If you want to back up virtual machines, the options may seem confusing. Methods used to back up virtual machines have evolved rapidly over the past couple of years, from an analogue of traditional backup, via an awkward two-stage process, to today’s backup apps that have been re-engineered for the virtual server age. But, what challenges arise with the backing up virtual servers, and why might you want to dig deep into the settings of your backup app to avoid crash-consistent database backups?
In this interview, SearchStorage.co.UK Bureau Chief Antony Adshead speaks with David Boyd, practice lead for backup and recovery with GlassHouse Technologies (UK), about the difference between backing up virtual servers vs physical servers; image-level backups of VMs; and features such as data deduplication, white-space recognition and active block mapping that are included in current products intended to back up virtual machines.
You can read the transcript below or download the podcast on virtual machine backup.
SearchStorage.co.UK: What are the differences between backing up virtual servers and physical servers?
Boyd: There are numerous … ways to back up a physical machine, but the typical approach involves an agent running on the [backup] client that reads the source data and copies it across an IP network to a backup server.
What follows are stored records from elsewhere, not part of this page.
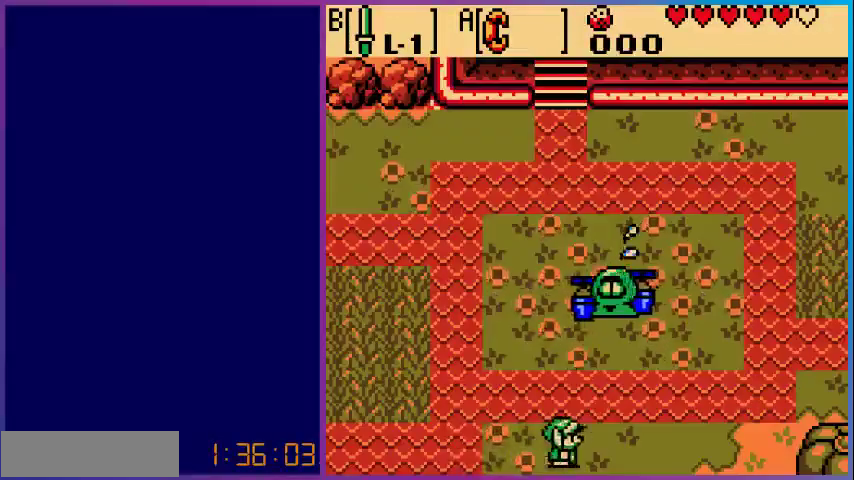
{"dt_ms": 500, "buttons": ["DPAD_RIGHT"], "events": []}
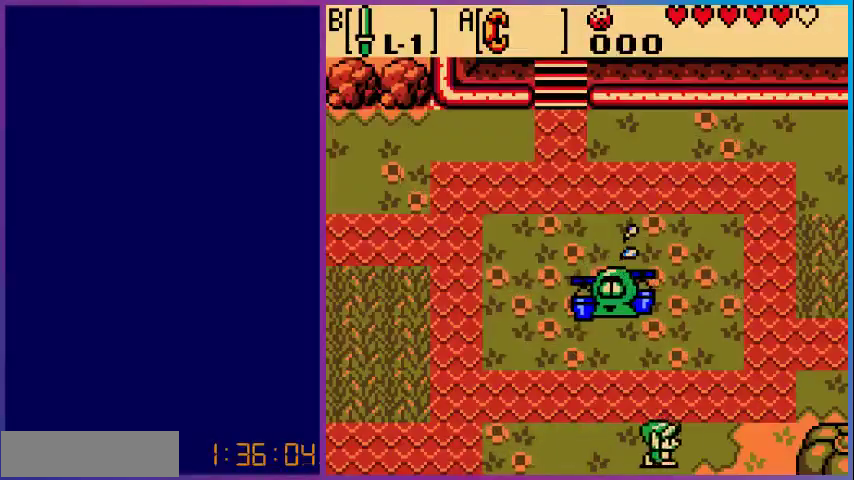
{"dt_ms": 500, "buttons": ["DPAD_UP", "DPAD_RIGHT"], "events": [[33, "DPAD_UP", "down"]]}
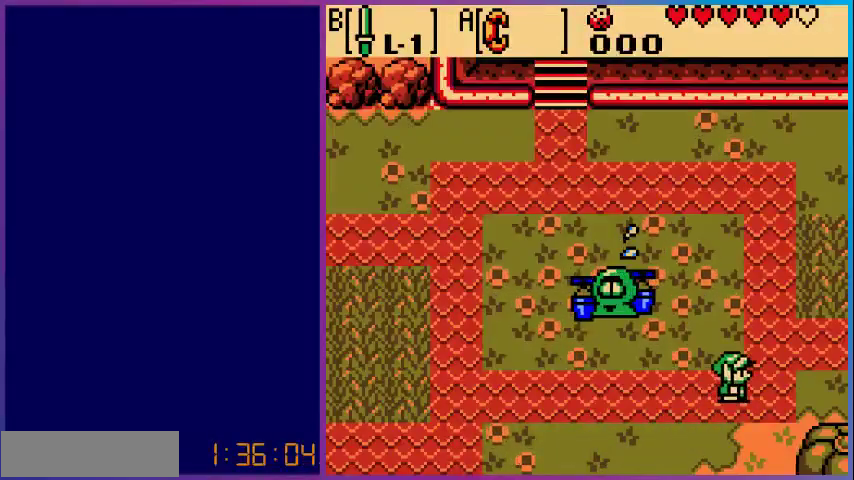
{"dt_ms": 500, "buttons": ["DPAD_RIGHT"], "events": [[267, "DPAD_UP", "up"]]}
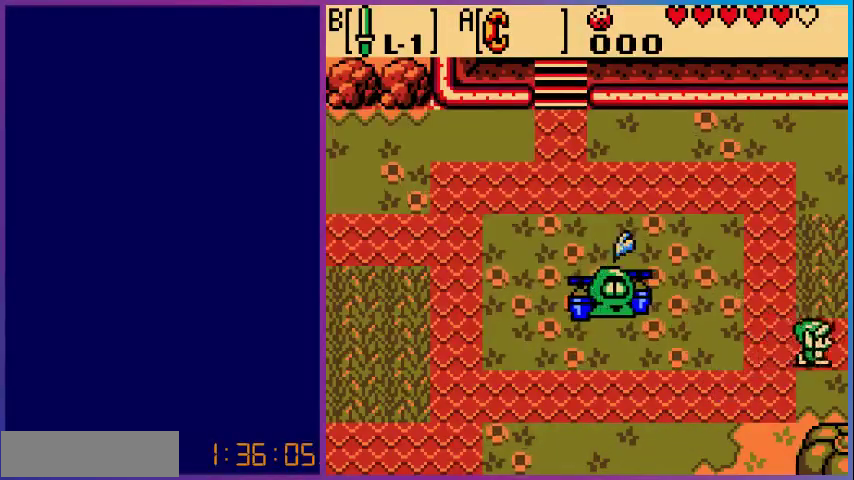
{"dt_ms": 500, "buttons": [], "events": [[300, "DPAD_RIGHT", "up"]]}
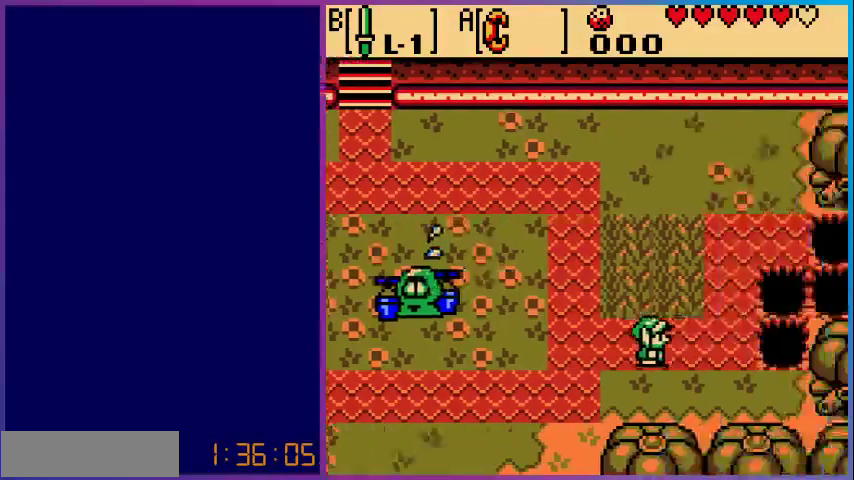
{"dt_ms": 500, "buttons": [], "events": []}
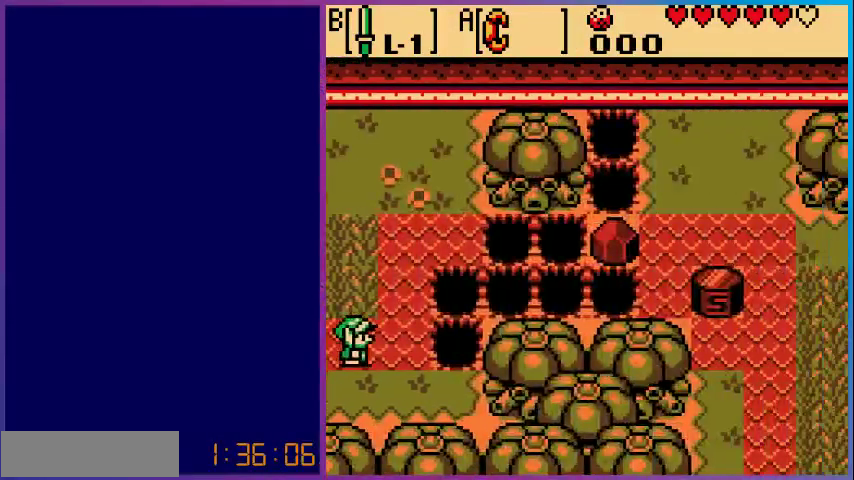
{"dt_ms": 500, "buttons": ["DPAD_LEFT"], "events": [[267, "DPAD_LEFT", "down"]]}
The backup server in turn then transfers that backup data to the backup target. The location of each file within that backup is recorded into a database for restoration purposes.
The same approach can be used for backing up a virtual machine. In fact, it offers, from a conceptual point of view, the simplest approach. Each virtual machine can have a backup agent installed, which would read its own data and transfer that data over the network to the backup server. The backup software would have no knowledge whether the server is virtual rather than physical.
However, there are serious challenges to using this approach. The backup of a virtual machine in this way puts a load on the hypervisor in terms of CPU and I/O. A backup administrator may not know on which physical machine a virtual machine resides and therefore runs the risk of scheduling several backups from the same physical host, compounding the problem and severely impacting the performance of all VMs. Furthermore, if you pay for backup software licenses on a per-client basis, you will have to fork out for each virtual machine.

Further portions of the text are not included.